I just had to migrate people I was following from one account to another account. I was able to do this using TweepML. You’ll need to have people in lists first though. The only drawback was that it didn’t create the lists in the new account so I had to manually create the lists in Twitter. Annoying, but will have to do until Twitter has this function built-in.

Python and SQL Server

Setting up Python to connect to SQL Server was relatively easy. First, you select a DB API driver. I chose pyodbc because I saw a Python article on Simple-Talk. There are two simple steps:

  1. Install Pywin32. Get the latest. It’s a dependency for pyodbc.
  2. Install pyodbc. Get it for the version of Python you’re using.

Once you’ve done this, you can query your SQL Server db as so:

import pyodbc

connection = pyodbc.connect('DRIVER={SQL Server};SERVER=192.168.0.5;DATABASE=MyAwesomeDB;UID=sa;PWD=password')

_Stored data_
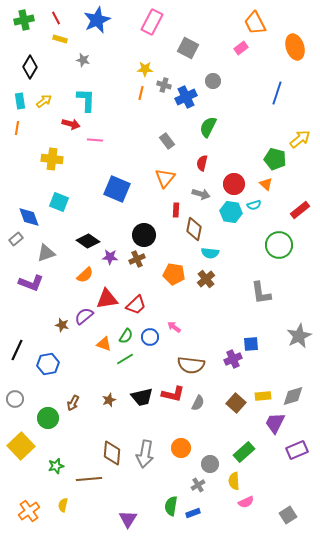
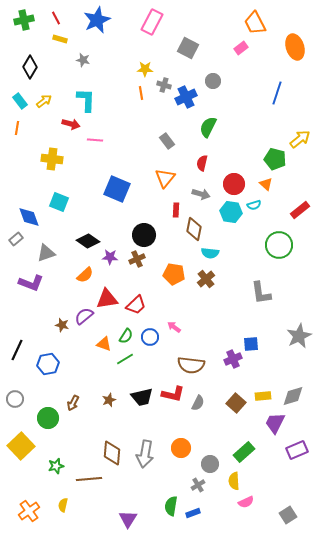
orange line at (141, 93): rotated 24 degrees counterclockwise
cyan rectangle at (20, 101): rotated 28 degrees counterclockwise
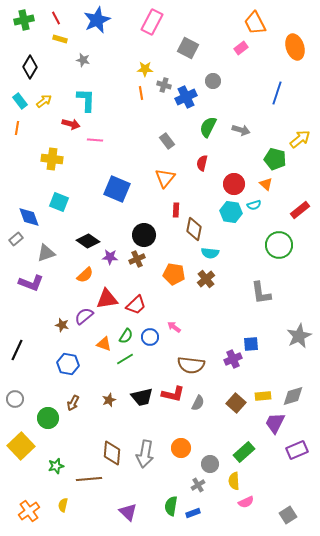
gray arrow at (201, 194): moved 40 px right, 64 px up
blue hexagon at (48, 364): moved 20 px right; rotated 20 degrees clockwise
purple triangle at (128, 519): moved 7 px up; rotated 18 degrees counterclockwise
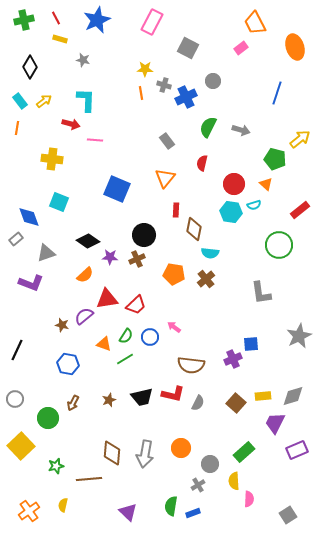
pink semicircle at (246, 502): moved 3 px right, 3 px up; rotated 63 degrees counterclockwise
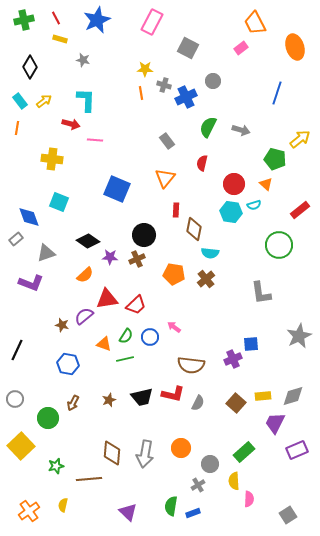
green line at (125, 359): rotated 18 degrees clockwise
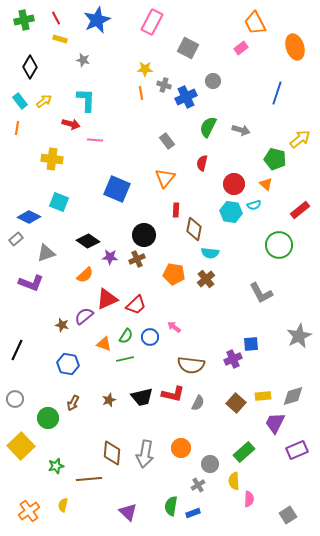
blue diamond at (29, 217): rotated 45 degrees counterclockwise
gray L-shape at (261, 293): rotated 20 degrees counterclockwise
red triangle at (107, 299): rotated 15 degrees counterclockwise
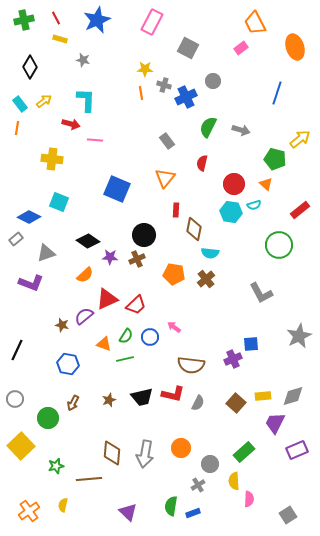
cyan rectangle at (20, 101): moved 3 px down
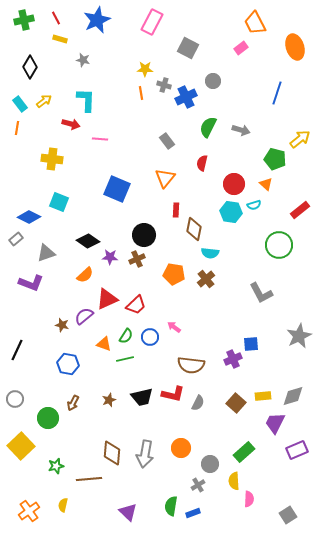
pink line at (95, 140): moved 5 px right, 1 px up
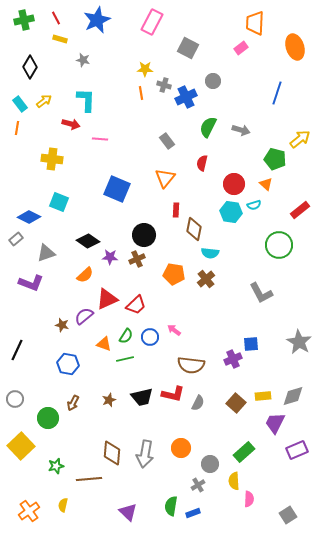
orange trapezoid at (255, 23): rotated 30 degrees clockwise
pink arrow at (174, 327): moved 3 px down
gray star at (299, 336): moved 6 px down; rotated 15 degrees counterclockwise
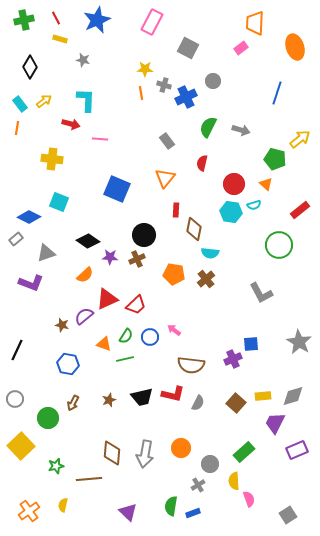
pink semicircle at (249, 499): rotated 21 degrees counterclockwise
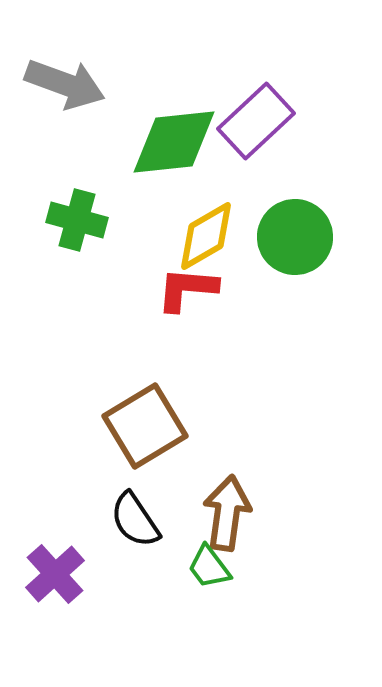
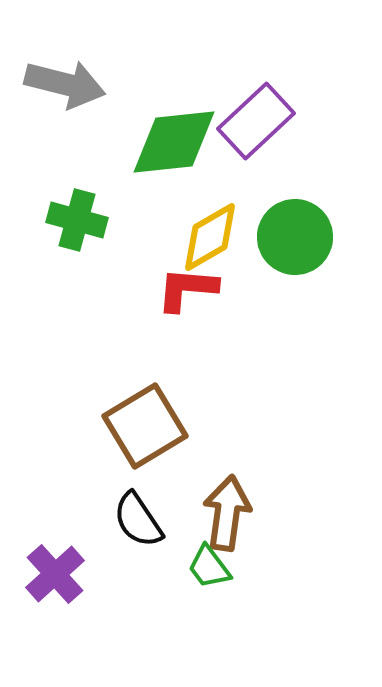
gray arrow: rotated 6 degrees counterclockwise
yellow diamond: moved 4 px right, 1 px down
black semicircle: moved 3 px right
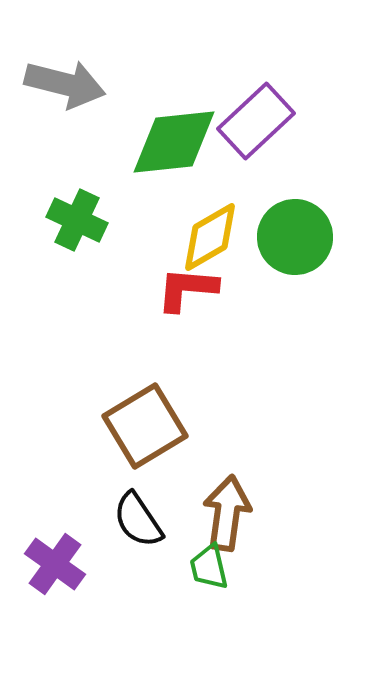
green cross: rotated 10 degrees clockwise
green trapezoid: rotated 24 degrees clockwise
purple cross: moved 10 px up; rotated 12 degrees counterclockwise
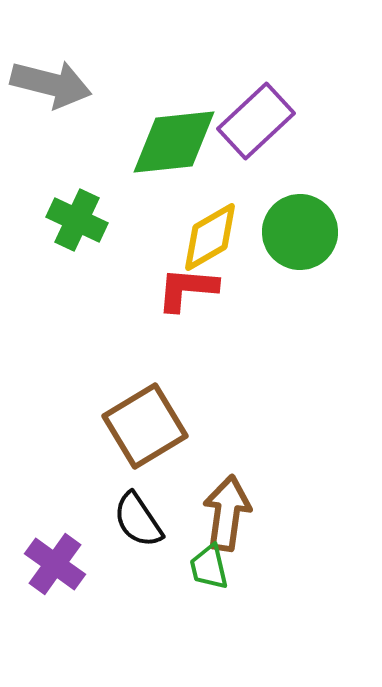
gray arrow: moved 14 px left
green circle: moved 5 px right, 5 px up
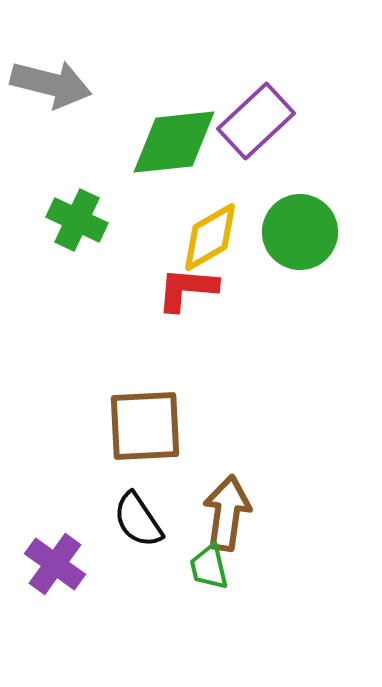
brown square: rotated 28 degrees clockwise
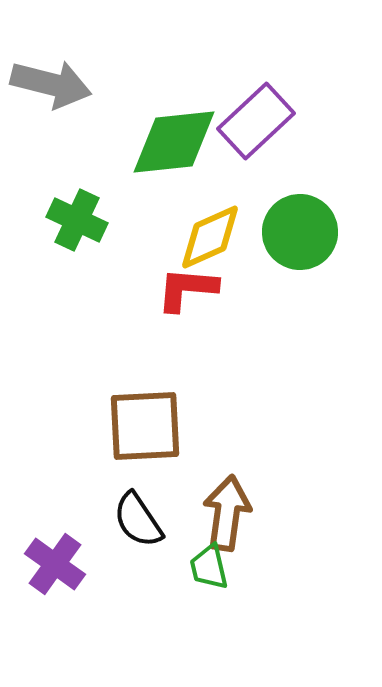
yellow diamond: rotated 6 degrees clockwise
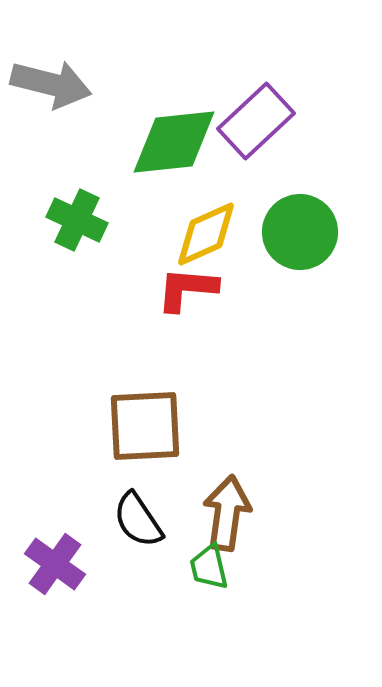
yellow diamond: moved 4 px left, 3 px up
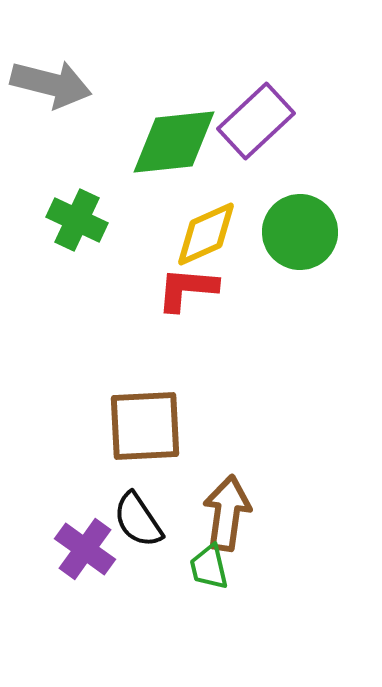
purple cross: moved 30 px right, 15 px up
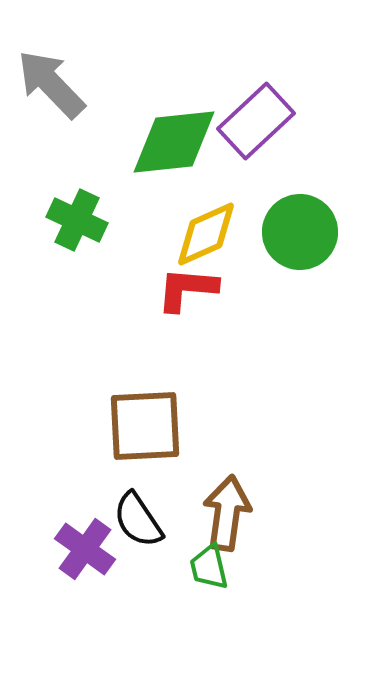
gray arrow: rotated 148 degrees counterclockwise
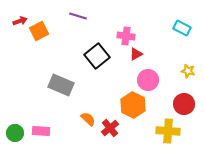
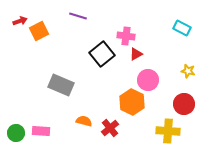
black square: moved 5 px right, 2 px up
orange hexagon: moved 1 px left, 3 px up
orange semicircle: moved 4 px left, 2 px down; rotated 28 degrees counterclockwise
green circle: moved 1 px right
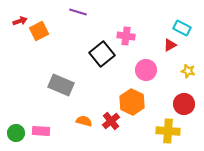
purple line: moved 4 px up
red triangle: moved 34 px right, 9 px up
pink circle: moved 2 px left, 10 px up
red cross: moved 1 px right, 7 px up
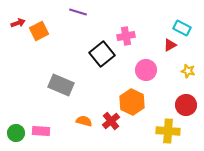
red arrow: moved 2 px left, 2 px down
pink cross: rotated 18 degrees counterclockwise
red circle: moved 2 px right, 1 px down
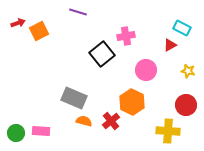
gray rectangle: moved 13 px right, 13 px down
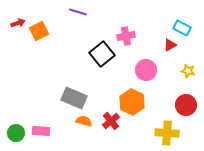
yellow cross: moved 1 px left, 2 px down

_Work instructions_
**1)** Could you copy the entries from the line containing "gray arrow: rotated 6" through the line containing "gray arrow: rotated 148", leaving out the picture lines?
**2)** What comes next in the blog post on TweepML and Python with SQL Server? Continue it from where it stops.
The entries are unrelated to the blog post on TweepML and Python with SQL Server.

_Solved tasks_
**1)**
gray arrow: rotated 6 degrees counterclockwise
yellow diamond: moved 4 px right, 1 px down
black semicircle: moved 3 px right
green cross: rotated 10 degrees clockwise
green trapezoid: rotated 24 degrees clockwise
purple cross: moved 10 px up; rotated 12 degrees counterclockwise
gray arrow: moved 14 px left
green circle: moved 5 px right, 5 px up
brown square: rotated 28 degrees clockwise
yellow diamond: rotated 6 degrees clockwise
yellow diamond: moved 4 px left, 3 px up
purple cross: moved 30 px right, 15 px up
gray arrow: rotated 148 degrees counterclockwise

**2)**
cursor = connection.cursor()

cursor.execute("select * from states")

for row in cursor:
  print row.StateID, row.Abbreviation, row.Name

For more snippets and a tutorial, check out the documentation.

Now let’s try something more interesting. Let’s try doing some inserts and see how long it takes.

import win32api
import uuid
import pyodbc 

connection = pyodbc.connect('DRIVER={SQL Server};SERVER=192.168.0.5;DATABASE=MrSkittles;UID=sa;PWD=password')
cursor = connection.cursor()

_start = win32api.GetTickCount()

for i in range( 0, 10000 ):  
  # Let's insert two pieces of data, both random UUIDs. 
  sql = "INSERT INTO Manager VALUES( '" + str( uuid.uuid4() ) + "', '" + str( uuid.uuid4() ) + "' )"  
  cursor.execute( sql )
  connection.commit()

_end = win32api.GetTickCount()
_total = _end - _start

print "\n\nProcess took", _total * .001, "seconds"

After some tests, 10,000 records took roughly 20-30 seconds. 1,000,000 records took 30 to 40 minutes. A bit slow, but it’s not a server machine. My machine is a Core Duo, 1.8Ghz x 2, at ~4GB with PAE on WindowsXP, but I ran this on a VMware VM with 1GB and SQL Server 2005 w/Windows Server 2003. The table was a two column table both varchar(50). On a server machine, it should be a helluva lot faster.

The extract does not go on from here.